Assemble Transcripts with StringTie Element
StringTie is a fast and highly efficient assembler of RNA-Seq alignments into potential transcripts. It uses a novel network flow algorithm as well as an optional de novo assembly step to assemble and quantify full-length transcripts representing multiple splice variants for each gene locus.
Element type: stringtie
Parameters
Parameter | Description | Default value | Parameter in Workflow File | Type |
---|---|---|---|---|
Reference annotations | Use the reference annotation file (in GTF or GFF3 format) to guide the assembly process (-G).

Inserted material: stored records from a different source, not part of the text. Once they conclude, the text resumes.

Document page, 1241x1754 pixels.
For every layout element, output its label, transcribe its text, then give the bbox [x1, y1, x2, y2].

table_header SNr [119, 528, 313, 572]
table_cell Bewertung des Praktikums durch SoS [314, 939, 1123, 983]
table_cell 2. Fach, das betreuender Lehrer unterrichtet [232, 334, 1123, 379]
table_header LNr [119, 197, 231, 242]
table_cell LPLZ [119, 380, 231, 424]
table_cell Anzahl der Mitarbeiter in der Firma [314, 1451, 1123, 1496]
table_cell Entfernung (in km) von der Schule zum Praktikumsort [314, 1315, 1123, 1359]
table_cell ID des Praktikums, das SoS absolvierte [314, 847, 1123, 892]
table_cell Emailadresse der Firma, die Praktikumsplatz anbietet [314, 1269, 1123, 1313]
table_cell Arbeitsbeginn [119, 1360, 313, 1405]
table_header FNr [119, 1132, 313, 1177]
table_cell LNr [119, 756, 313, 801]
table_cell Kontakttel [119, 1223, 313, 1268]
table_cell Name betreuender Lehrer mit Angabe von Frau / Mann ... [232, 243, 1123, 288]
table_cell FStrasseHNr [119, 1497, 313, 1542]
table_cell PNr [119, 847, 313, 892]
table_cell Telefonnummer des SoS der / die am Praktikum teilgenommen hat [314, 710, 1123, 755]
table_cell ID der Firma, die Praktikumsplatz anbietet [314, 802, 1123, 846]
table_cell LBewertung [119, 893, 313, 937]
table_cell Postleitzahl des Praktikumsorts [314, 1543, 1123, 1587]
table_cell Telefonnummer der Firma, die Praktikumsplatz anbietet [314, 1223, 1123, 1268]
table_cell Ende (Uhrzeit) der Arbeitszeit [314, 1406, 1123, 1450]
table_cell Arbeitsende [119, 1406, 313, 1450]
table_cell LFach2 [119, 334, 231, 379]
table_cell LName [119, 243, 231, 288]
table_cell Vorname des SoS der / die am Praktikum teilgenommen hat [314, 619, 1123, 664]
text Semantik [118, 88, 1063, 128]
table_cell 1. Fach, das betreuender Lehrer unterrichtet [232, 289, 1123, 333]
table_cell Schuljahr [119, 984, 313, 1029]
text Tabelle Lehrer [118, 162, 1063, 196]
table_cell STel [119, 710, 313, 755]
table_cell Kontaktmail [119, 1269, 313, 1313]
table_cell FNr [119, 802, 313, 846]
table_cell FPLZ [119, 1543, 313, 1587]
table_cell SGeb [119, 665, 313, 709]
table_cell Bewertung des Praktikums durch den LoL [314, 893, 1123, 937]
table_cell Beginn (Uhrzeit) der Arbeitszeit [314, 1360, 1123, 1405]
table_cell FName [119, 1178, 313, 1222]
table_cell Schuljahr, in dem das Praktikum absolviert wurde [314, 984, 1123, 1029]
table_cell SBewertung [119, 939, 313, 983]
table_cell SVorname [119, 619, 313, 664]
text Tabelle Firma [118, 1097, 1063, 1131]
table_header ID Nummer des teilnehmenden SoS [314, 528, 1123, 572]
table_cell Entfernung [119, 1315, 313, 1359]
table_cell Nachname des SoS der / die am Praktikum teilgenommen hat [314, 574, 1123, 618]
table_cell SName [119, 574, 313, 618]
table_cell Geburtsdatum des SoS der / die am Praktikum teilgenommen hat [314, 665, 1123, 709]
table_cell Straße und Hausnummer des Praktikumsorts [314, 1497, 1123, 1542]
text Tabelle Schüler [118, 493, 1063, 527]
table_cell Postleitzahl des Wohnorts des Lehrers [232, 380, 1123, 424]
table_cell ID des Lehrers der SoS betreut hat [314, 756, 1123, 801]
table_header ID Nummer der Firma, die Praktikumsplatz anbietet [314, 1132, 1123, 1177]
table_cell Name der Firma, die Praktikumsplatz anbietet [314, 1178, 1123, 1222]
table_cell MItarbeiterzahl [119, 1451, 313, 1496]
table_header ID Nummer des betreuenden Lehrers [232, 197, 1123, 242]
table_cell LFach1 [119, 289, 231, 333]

The output will include expressed reference transcripts as well as any novel transcripts that are assembled. | reference-annotations | string | |
Reads orientation | Select the NGS library type: unstranded, stranded fr-secondstrand (–fr), or stranded fr-firststrand (–rf). | Unstranded | reads-orientation | string |
Label | Use the specified string as the prefix for the name of the output transcripts (-l). | STRG | label | string |
Min isoform fraction | Specify the minimum isoform abundance of the predicted transcripts as a fraction of the most abundant transcript assembled at a given locus (-f). Lower abundance transcripts are often artifacts of incompletely spliced precursors of processed transcripts. | 0.1 | min-isoform-fraction | numeric |
Min assembled transcript length | Specify the minimum length for the predicted transcripts (-m). | 200 | min-isoform-fraction | numeric |
Min anchor length for junctions | Junctions that don’t have spliced reads that align them with at least this amount of bases on both sides are filtered out (-a). | 10 | min-anchor-length | numeric |
Min junction coverage | There should be at least this many spliced reads that align across a junction (-j). This number can be fractional since some reads align in more than one place. A read that aligns in n places will contribute 1/n to the junction coverage. | 1 | min-junction-coverage | numeric |
Trim transcripts based on coverage | By default, StringTie adjusts the predicted transcript’s start and/or stop coordinates based on sudden drops in coverage. Set to “False” to disable trimming (-t). | True | trim-transcripts | bool |
Min coverage for assembled transcripts | Specifies the minimum read coverage allowed for the predicted transcripts (-c). A transcript with lower coverage than this value is not shown in the output. This number can be fractional. | 2.5 | min-coverage | numeric |
Min locus gap separation | Reads mapped closer than this distance are merged into the same processing bundle (-g). | 50 bp | min-locus-gap | numeric |
Fraction covered by multi-hit reads | Max fraction of multi-mapped reads allowed at a locus (-M). A read aligning in n places contributes 1/n to coverage. | 0.95 | multi-hit-fraction | numeric |
Skip assembling for sequences | Ignore all read alignments for the specified reference sequences (-x). Useful for skipping mitochondrial genome, etc. Case sensitive. | skip-sequences | string | |
Multi-mapping correction | Enables or disables multi-mapping correction (-u). | Enabled | multi-mapping-correction | bool |
Verbose log | Enable detailed logging (-v). Messages go to UGENE log and dashboard. | False | verbose-log | bool |
Number of threads | Number of processing threads to use (-p). | 8 | threads | numeric |
Output transcripts file | Primary GTF output file with assembled transcripts. | Auto | transcripts-output-url | string |
Enable gene abundance output | Generate gene abundances file (-A). The file URL is passed to an output slot. | False | gene-abundance-output | bool |
Input/Output Ports
The element has 1 input port:
Name in GUI: Input BAM file(s)
Name in Workflow File: in
Slots:
Slot in GUI | Slot in Workflow File | Type |
---|---|---|
Source URL | url | string |
And 1 output port:
Name in GUI: StringTie output data
Name in Workflow File: out
Slots:
Slot in GUI | Slot in Workflow File | Type |
---|---|---|
Output URL | url | string |